Once again, the season at Liceu comes to a close and, very importantly, Christina Scheppelmann’s era as artistic director of the Barcelonan theatre ends as well. She will be the new artistic director at the Seattle Opera from August. Having been leading Liceu for the last five years and having had to face grave economic limitations, she has nevertheless left important landmarks for Liceu’s artistic history such as Benvenuto Cellini, the celebrated Andrea Chénier with Kaufmann, Radvanovsky and Carlos Alvarez or Kàtia Kabànova. From next season, Liceu’s artistic director will be Víctor Garcia de Gomar, who until now was artistic director at Palau de la Música.
Luisa Miller was the title chosen for the farewell of the season, a relatively minor piece in the operatic repertoire. This is neither an early Verdi nor quite yet a mature title of his, making it an awkward opera which announces unequivocally the great Verdi but musically doesn’t belong to the select group of the composer’s best works. It illustrates perfectly an advanced stage, although still intermediate, within the long process that brought Verdi from the musical language inherited from the late bel canto to the configuration of his own personal language, which will flourish in the ‘popular trilogy’ formed by Rigoletto, Il Trovatore and La Traviata, which follows immediately after Luisa Miller.
Based on Schiller’s drama Kabale und Liebe, Luisa Miller inherits the theatrical force of the German dramatist’s characters but in its operatic transformation loses – due to the oppressive censorship received by Verdi and his librettist Salvatore Cammarano – the social critique dimension of the original text.
Despite its musical ‘imperfection’, Luisa Miller presents great vocal demands in the main roles of Luisa and Rodolfo, which require generous voices.
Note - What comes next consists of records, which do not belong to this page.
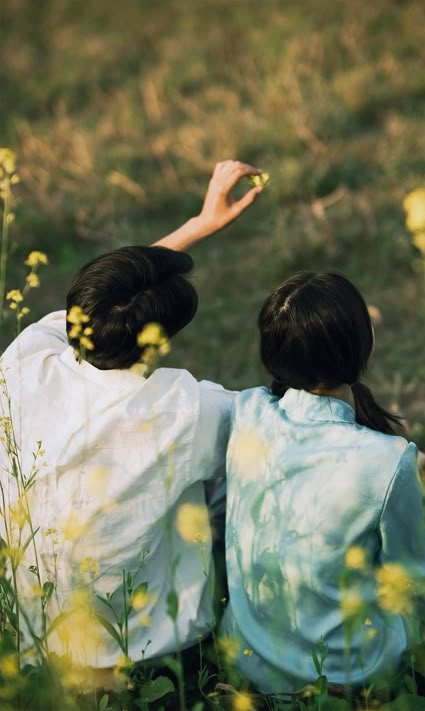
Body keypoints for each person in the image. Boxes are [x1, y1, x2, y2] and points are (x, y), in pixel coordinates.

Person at [0, 160, 263, 674]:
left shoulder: (23, 364)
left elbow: (109, 304)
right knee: (240, 483)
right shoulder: (185, 408)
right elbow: (284, 426)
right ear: (158, 341)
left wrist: (197, 225)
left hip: (35, 645)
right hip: (152, 661)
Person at [221, 271, 425, 692]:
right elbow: (411, 578)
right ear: (363, 344)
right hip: (346, 670)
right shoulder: (388, 460)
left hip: (247, 659)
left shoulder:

The demands of the score are also great on the relatively secondary characters.
In the protagonist couple, we thankfully had two exceptional performers who are at the best point in their careers: North American soprano Sondra Radvanovsky and Polish tenor Piotr Beczala. It feels very difficult to say who of the two did better, as they were both at a very high level and it seems difficult to imagine better current singers for the roles. In both cases, a great control of the breathing, beauty in the timbre, clean and brave attacks in the upper register as well as delicate pianissimi in the higher notes and capacity to scenically embody the characters through gesture and singing were the main characteristics of the performers. He had an advantage point to triumph, as “Quando le sere al placido” is one of the most beautiful tenor arias Verdi ever produced, and Beczala took the opportunity. She, however, took advantage of her less well known “Preghiera” in the last act in order to weave sublime pianissimi that resembled those of Caballé.
Perfectly right but at a lesser level to that of the main couple were baritone Michael Chioldi in the role of Miller and bass Dmitry Belosselskiy as Count Walter. Only sufficient were bass Marco Mimica, who didn’t make the most of the vocal possibilities of Wurm’s character, as well as J'Nai Bridges in the minor role of Federica.
Venezuelan maestro Domingo Hindoyan, debuting at Liceu, yet another fruit from the educational project ‘El Sistema’ – which has Gustavo Dudamel as its most famous representative – obtained a good response form the orchestra and the choir and brought well together the orchestra with the voices. He would have enjoyed a greater success had Radvanovsky and Beczala not outshined in the applause.
The production, coming from Zürich’s Opernhaus, was signed by Damiano Michieletto as stage director. The presence of two dominant fathers – Miller and Walter – and two children who oppose them – Luisa and Rodolfo – suggested to Michieletto the idea of symmetry and of a mirrors’ interplay. Translated to the stage, the idea materialises in a duplicate of tables, beds and chairs to show that the relationships of the fathers with their children are two sides of the same coin. The idea is ambitious but visually doesn’t quite work as it becomes heavy. Theatrically it works even less and overly conditions the flow of the already complicated plot. Moreover, despite the ambition of the project, the dramatic treatment of the characters remains totally conventional and that of the choir is reduced to a grey, anonymous, static and inexistent crowd. It is not a bad production of Luisa Miller but it will not go down in history nor leave a perdurable trace in the memory.